Mrs Hulse is the Deputy Mayor of Waitakere City and was the top-polling candidate in the Waitakere ward for the Auckland Council.
The Herald understands Mr Brown has chosen her for his deputy ahead of Rodney councillor Penny Webster.
Mrs Webster, who is Mayor of Rodney and a former Act MP, is expected to receive a senior role from Mr Brown as he seeks to reach across the political aisle to build an inclusive council.
The appointment of a Deputy Mayor outside Mr Brown's Manukau stamping ground was guaranteed. Mrs Hulse also provides a gender balance and reflects the swing to the left at Saturday's Super City election. While she has no political affiliations, Mrs Hulse has strong environmental and community credentials as a Waitakere City councillor for 15 years.
Mr Brown is due to announce a committee structure, including the committee chairs, early next week.
He must choose two councillors to sit on the board of Auckland Transport, the only council-controlled organisation with political representation.
Mike Lee is a strong contender for one seat.
He shares Mr Brown's agenda for transport and as Auckland Regional Council chairman has done more than any other politician in recent times to spearhead the renaissance of rail in the region.
At the first formal meeting between Mr Brown and Auckland Council chief executive Doug McKay yesterday, Mr Brown expressed "a lot of respect and regard" for the businessman who is new to local government.
"I will be backing him up absolutely as he looks to assist in this transition, seamless and smooth as we can make it, to the new Auckland Council," Mr Brown said.

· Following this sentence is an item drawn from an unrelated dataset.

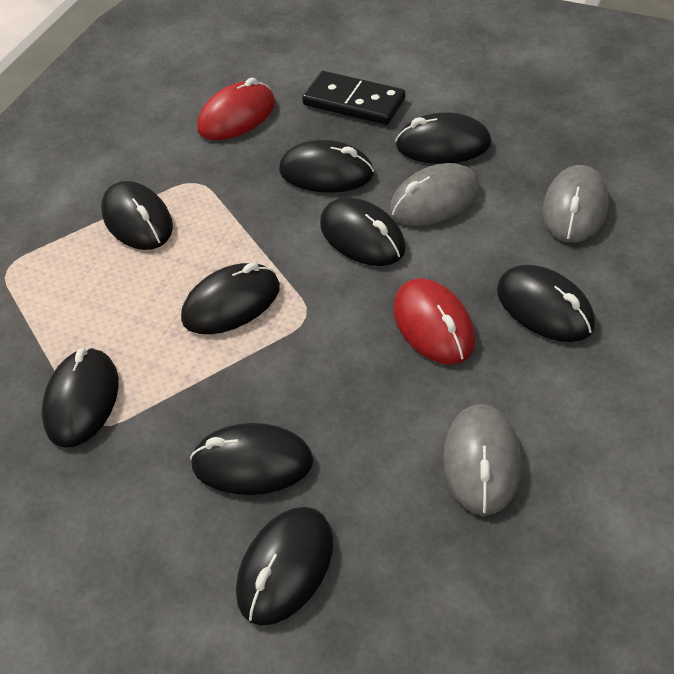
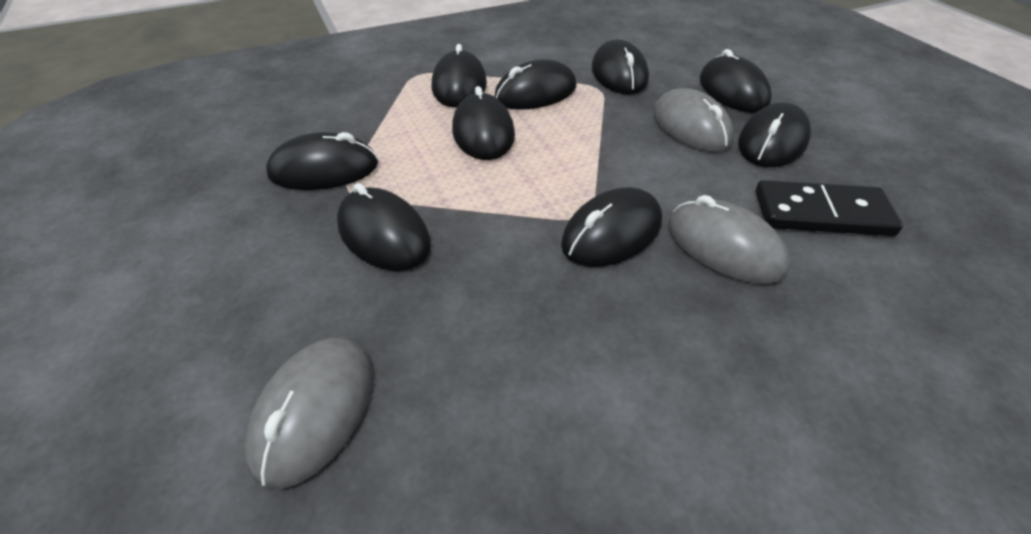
red mouse: [197,78,275,140] [393,278,475,364] = 2 -> none = 0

Mr McKay said that from what he knew about Mr Brown "I believe we share a common set of values around community, around family, around doing the right things".
Mr McKay, who has been in the job since August in the lead-up to the Super City on November 1, said a comprehensive risk analysis and mitigation plans were in place for the new set-up.
Apart from a civil defence disaster, the biggest risk was in information technology with 2500 computer systems and up to 8000 staff moving between locations in the next few months.
"There will be hiccups from day one and through the first 30 to 90 days, in my view. We are ready for those hiccups and will respond to them as they occur," Mr McKay said.
So far, Mr Brown has made two appointments to the mayoral office. His campaign manager, Conor Roberts, will be his chief political adviser. Phil Wilson, who manages the offices of the Mayor and chief executive at Manukau City Council, will be chief of staff.
Meanwhile, former Auckland City councillor Ken Baguley said he was not standing for the chairmanship of the Orakei Local Board and would support C&R colleague Desley Simpson.
It is understood there have been ructions within C&R over the leadership of the blue ribbon local board, where C&R won five of the seven seats.
Ms Simpson has been a popular chairwoman of the Hobson community board. Mr Baguley, an Auckland City councillor and highly regarded transport committee chairman who missed out on the C&R nomination for the Orakei ward, had to be content with standing for the local board.